Un contenimento affidabile significa che l’Io debole e immaturo del lattante è corroborato dal “sostegno dell’Io” che la madre è in grado di fornire, avendo il bambino in mente come persona intera. Attraverso il contenimento della madre sorge nel bambino un senso di fiducia nella madre e nell’ambiente e si realizza inoltre un tipo speciale di relazione tra il bambino e la madre, la relazione egoica, per distinguerla dalla relazione basata sugli istinti alla base della teoria freudiana. Per Winnicott non è importante solo il momento della relazione, ma anche il momento del riposo del lattante, nel quale non c’è relazione attiva con la madre. Questo momento significa per il lattante un ritorno allo stato non integrato e, nella misura in cui il sostegno dell’Io da parte della madre è affidabile, ciò permette al lattante di ritornare a questo stadio senza minaccie alla sua continuità personale. L’esperienza del ritorno ad una non integrazione è la base della capacità futura dell’adulto di rilassarsi, lasciarsi andare e godere della solitudine. Per l’autore questa “capacità di star solo” rappresenta “uno dei segni più importanti di maturità nello sviluppo emotivo”[7], anche perché può avvenire solo quando la viva presenza della madre all’inizio, rende possibile lo sviluppo di un ambiente interno rassicurante. Non è più necessaria la presenza effettiva e costante della madre reale perché è presente nel bambino una buona madre interna e interiorizzata.
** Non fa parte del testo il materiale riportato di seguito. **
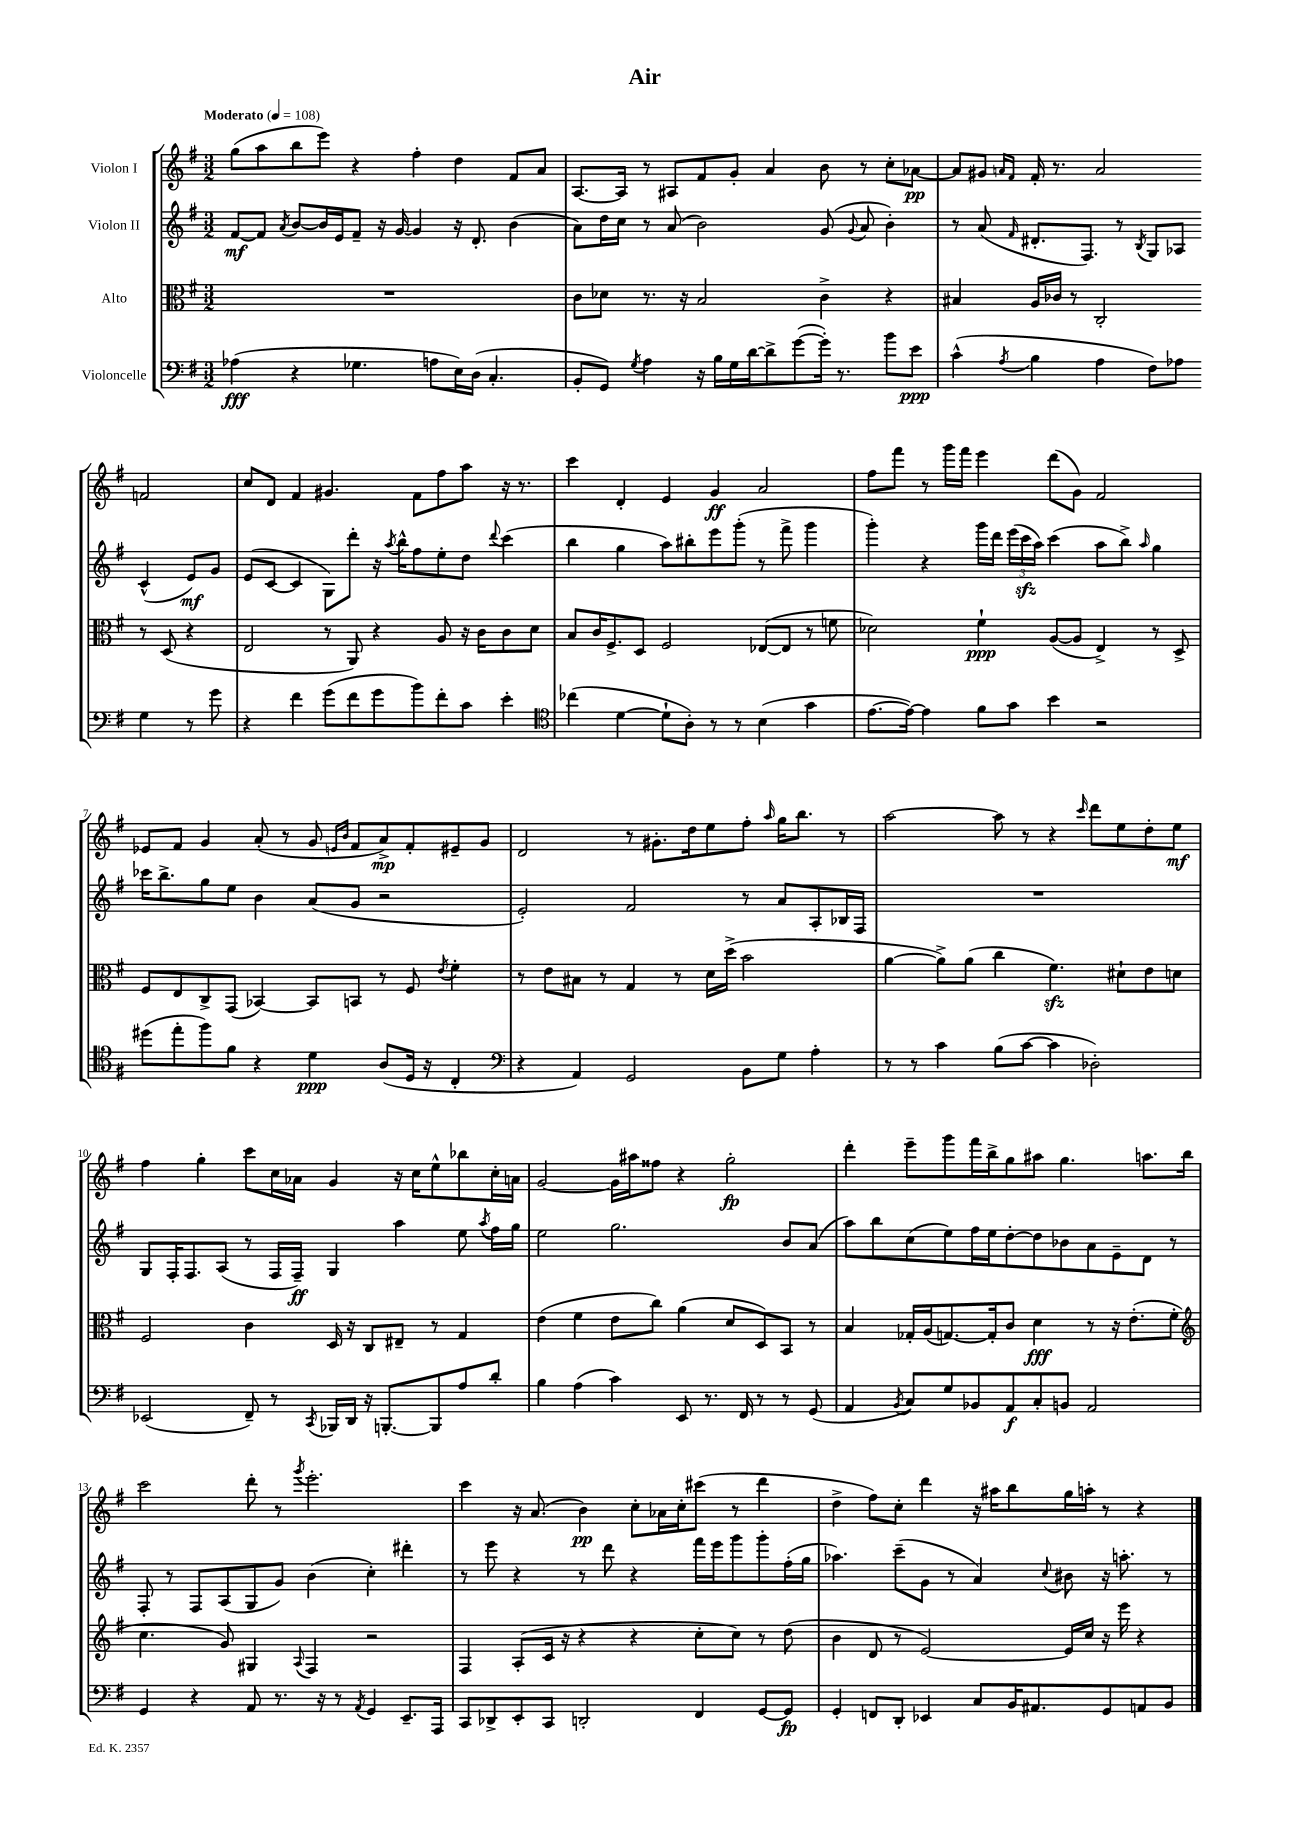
\header { title = "Air" }
<<
\new StaffGroup <<
\new Staff = "s0" \with { instrumentName = "Violon I" } {
    \clef treble \key g \major \numericTimeSignature \time 3/2 \tempo "Moderato" 4 = 108
    \autoBeamOff g''8[( a''8 b''8 e'''8]) r4 fis''4-. d''4 fis'8[ a'8] |
    a8.[~ a16] r8 ais8[ fis'8 g'8]-. a'4 b'8 r8 c''8[-. aes'8]~\pp |
    aes'8[ gis'8] \grace { a'16[ fis'16] } fis'16-. r8. a'2 f'2 |
    c''8[ d'8] fis'4 gis'4. fis'8[ fis''8 a''8] r16 r8. |
    c'''4 d'4-. e'4 g'4\ff a'2 |
    fis''8[ fis'''8] r8 g'''16[ fis'''16] e'''4 d'''8[( g'8]) fis'2 |
    ees'8[ fis'8] g'4 a'8-.( r8 g'8 \grace { e'16[ b'16] } fis'8[ a'8->\mp) fis'8-. eis'8-- g'8] |
    d'2 r8 gis'8.[-. d''16 e''8 fis''8]-. \grace { a''16 } g''16[ b''8.] r8 |
    a''2~ a''8 r8 r4 \grace { c'''16 } d'''8[ e''8 d''8-. e''8]\mf |
    fis''4 g''4-. c'''8[ c''16 aes'16] g'4 r16 c''16[ e''8-^ bes''8 c''16-. a'16] |
    g'2~ g'16[ ais''16 fisis''8] r4 g''2-.\fp |
    d'''4-. e'''8[-- g'''8 fis'''16 b''16-> g''8 ais''8] g''4. a''8.[ b''16] |
    c'''2 d'''8-. r8 \acciaccatura { g'''8 } e'''2.-. |
    c'''4 r16 a'8.( b'4\pp) c''8[-. aes'16 c''16-. cis'''8]( r8 d'''4 |
    d''4-> fis''8[) c''8]-. d'''4 r16 ais''16[ b''8 g''16 a''16]-. r8 r4 \bar "|." |
}
\new Staff = "s1" \with { instrumentName = "Violon II" } {
    \clef treble \key g \major \numericTimeSignature \time 3/2
    \autoBeamOff fis'8[~\mf fis'8] \acciaccatura { a'8 } b'8[~ b'16 e'16 fis'8]-- r16 g'16~ g'4 r16 d'8.-. b'4( |
    a'8[) d''16 c''16] r8 a'8( b'2) g'8( \appoggiatura { g'8 } a'8 b'4-.) |
    r8 a'8( \grace { fis'16 } dis'8.[-. fis8.]) r8 \acciaccatura { b8 } g8[ aes8] c'4-^( e'8[\mf) g'8] |
    e'8[( c'8]~ c'4 g8[) d'''8]-. r16 \acciaccatura { a''8 } b''16[-^ fis''8 e''8-. d''8] \appoggiatura { d'''8 } c'''4( |
    b''4 g''4 a''8[) bis''8-. e'''8 g'''8]-.( r8 fis'''8-> g'''4 |
    g'''4-.) r4 g'''16[ d'''16] \tuplet 3/2 { e'''16[( c'''16\sfz a''16]) } c'''4( a''8[ b''8]->) \grace { a''16 } g''4 |
    ces'''16[ b''8.-> g''8 e''8] b'4 a'8[( g'8] r2 |
    e'2-.) fis'2 r8 a'8[ a8-. bes16 fis16] |
    R1. |
    g8[ fis16-. fis8. a8]( r8 fis16[ fis16]--\ff) g4 a''4 e''8 \acciaccatura { a''8 } fis''16[ g''16] |
    e''2 g''2. b'8[ a'8]( |
    a''8[) b''8 c''8( e''8) fis''16 e''16 d''8~-. d''8 bes'8 a'8 e'8-- d'8] r8 |
    fis8-. r8 fis8[ a8( g8 g'8]) b'4( c''4-.) dis'''4-. |
    r8 e'''8 r4 r8 d'''8 r4 fis'''16[ e'''16 g'''8 g'''8-. fis''16-.( g''16] |
    aes''4.) c'''8[--( g'8] r8 a'4) \appoggiatura { c''8 } bis'8 r16 a''8.-. r8 \bar "|." |
}
\new Staff = "s2" \with { instrumentName = "Alto" } {
    \clef alto \key g \major \numericTimeSignature \time 3/2
    \autoBeamOff R1. |
    c'8[ des'8] r8. r16 b2 c'4-> r4 |
    bis4 a16[ ces'16] r8 c2-. r8 d8( r4 |
    e2 r8 a,8) r4 a8 r16 c'16[ c'8 d'8] |
    b8[ c'16 fis8.-> d8] fis2 ees8[~( ees8] r8 f'8 |
    des'2) fis'4-!\ppp a8[~( a8] e4->) r8 d8-> |
    fis8[ e8 c8-> g,8]( bes,4~) bes,8[ b,8] r8 fis8 \acciaccatura { e'8 } fis'4-. |
    r8 e'8[ bis8] r8 g4 r8 d'16[ d''16]->( b'2 |
    a'4~ a'8[->) a'8]( c''4 fis'4.\sfz) dis'8[-! e'8 d'8] |
    fis2 c'4 d16 r16 c8[ eis8]-- r8 g4 |
    e'4( fis'4 e'8[ c''8]) a'4( d'8[ d8) b,8] r8 |
    b4 ges16[-. a16( g8.~) g16-. c'8] d'4\fff r8 r16 e'8.[-.( fis'8]-. |
    \clef treble c''4. g'8) gis4 \appoggiatura { a8 } fis4 r2 |
    fis4 a8[-.( c'16] r16 r4 r4 c''8[-. c''8]) r8 d''8( |
    b'4 d'8 r8 e'2~) e'16[ c''16] r16 e'''16 r4 \bar "|." |
}
\new Staff = "s3" \with { instrumentName = "Violoncelle" } {
    \clef bass \key g \major \numericTimeSignature \time 3/2
    \autoBeamOff aes4\fff( r4 ges4. a8[ e16) d16]( c4.-. |
    b,8[-. g,8]) \acciaccatura { g8 } a4 r16 b16[ g16 d'16~ d'8-> g'8~( g'16]-.) r8. b'8[ e'8]\ppp |
    c'4-^( \acciaccatura { a8 } b4 a4 fis8[) aes8] g4 r8 g'8 |
    r4 fis'4 g'8[( fis'8 g'8 b'8) fis'8-. c'8] e'4-. |
    \clef tenor ces''4( d'4~ d'8[-! a8]-.) r8 r8 b4( g'4 |
    e'8.[~ e'16]~) e'4 fis'8[ g'8] b'4 r2 |
    dis''8[( e''8-. fis''8) fis'8] r4 d'4\ppp a8[( d16] r16 c4-. |
    \clef bass r4 a,4) g,2 b,8[ g8] a4-. |
    r8 r8 c'4 b8[( c'8]~ c'4 des2-.) |
    ees,2( fis,8--) r8 \acciaccatura { c,8 } bes,,16[ d,16] r16 b,,8.[~-. b,,8 a8 d'8]-. |
    b4 a4( c'4) e,8 r8. fis,16 r8 r8 g,8( |
    a,4 \acciaccatura { b,8 } c8[) g8 bes,8 a,8\f c8-. b,8] a,2 |
    g,4 r4 a,8 r8. r16 r8 \acciaccatura { a,8 } g,4 e,8.[-- a,,16] |
    c,8[ des,8-> e,8-. c,8] d,2-. fis,4 g,8[~ g,8]\fp |
    g,4-. f,8[ d,8]-. ees,4 c8[ b,16 ais,8. g,8 a,8 b,8] \bar "|." |
}
>>
>>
Quando ciò non avviene siamo di fronte a ciò che la Ainsworth chiama attaccamento insicuro e gli esperimenti condotti con la cosiddetta “strange situation” hanno ampiamente evidenziato gli effetti della carenza di un ambiente adeguato nella strutturazione di un attaccamento insicuro. 
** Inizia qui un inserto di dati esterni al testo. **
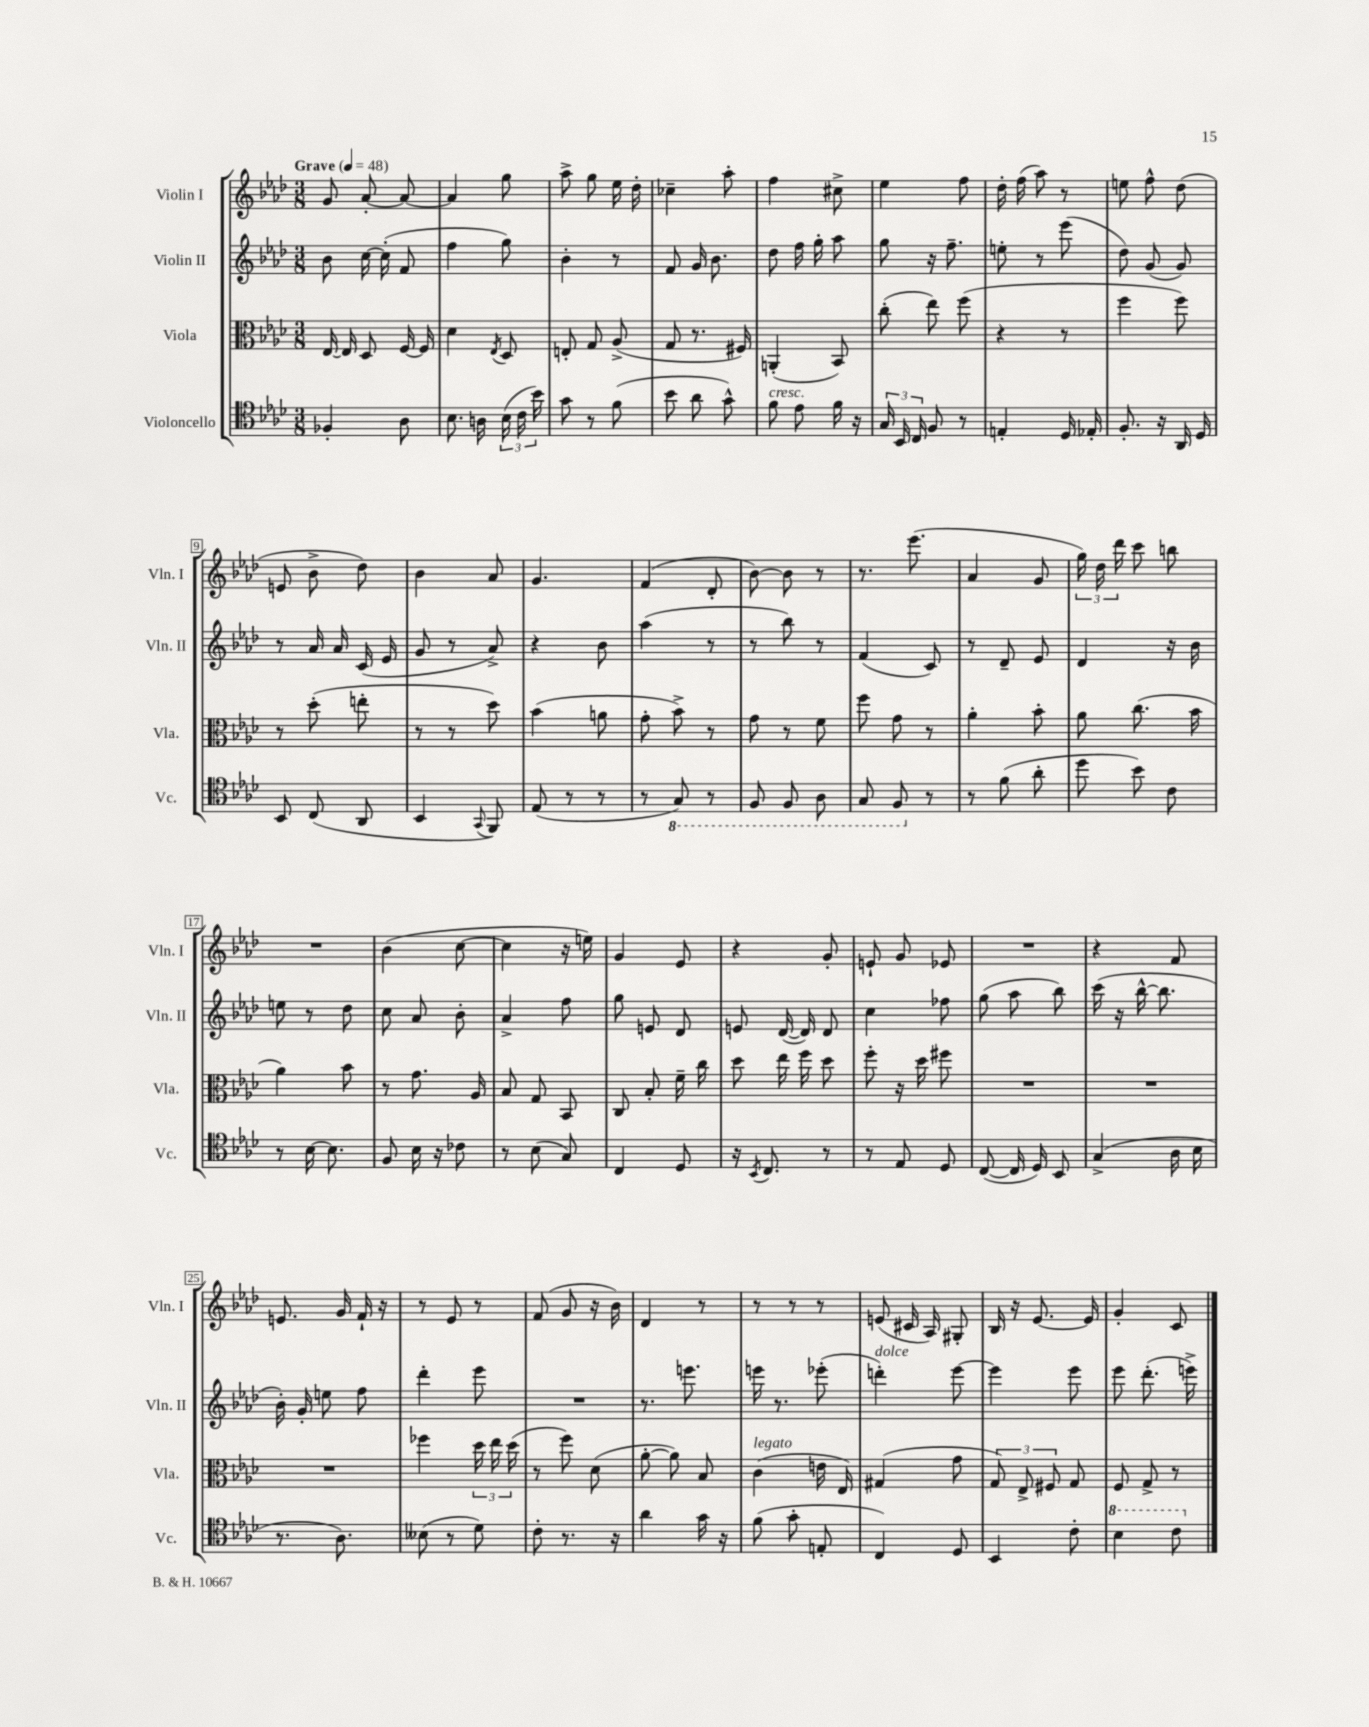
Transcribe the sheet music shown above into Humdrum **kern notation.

[1] D.W. Winnicott “The development of the capacityfor Concern” in “The maturational processes and the faciliating environment. Hogarth Press, London. Clarke Irwin and. Co. Ltd., Toronto,1965.

[2] D.W. Winnicott “Communication Between Infant and Mother, Mother and Infant, Compared and Contrasted” in “What in Psychoanalyisis?”.The Institute of Psycho Analysis, Balliere,Tindall and Cassel, London, 1968.

[3]  M. Davis e D Wallbridge “Introduzione all’opera di Donald D. Winnicott: Spazio e confine”, ed. Psycho, Firenze. Pag 52

[4] Al termine dissociazione è forse in questo specifico caso più utile preferire il termine non associazione, in quanto ancora non si è formata. Il termine dissociazione sembra invece più indicato per sottolineare una condizione di associazione difettosa o di una associazione precedentememente raggiunta e, a seguito di un evento traumatico, perduta.

[5] Op.cit.

[6] D.W. Winnicott, “Dalla pediatria alla psicoanalisi”. Firenze ed. Martinelli, 1985. Pag. 175

[7]  D.W. Winnicott “La capacità di stare da soli”, 1958 in “The Maturational Processes and the Facilitatine Environment Hogarth Press, London. Clarke Irwin and. Co. Ltd., Toronto,1965.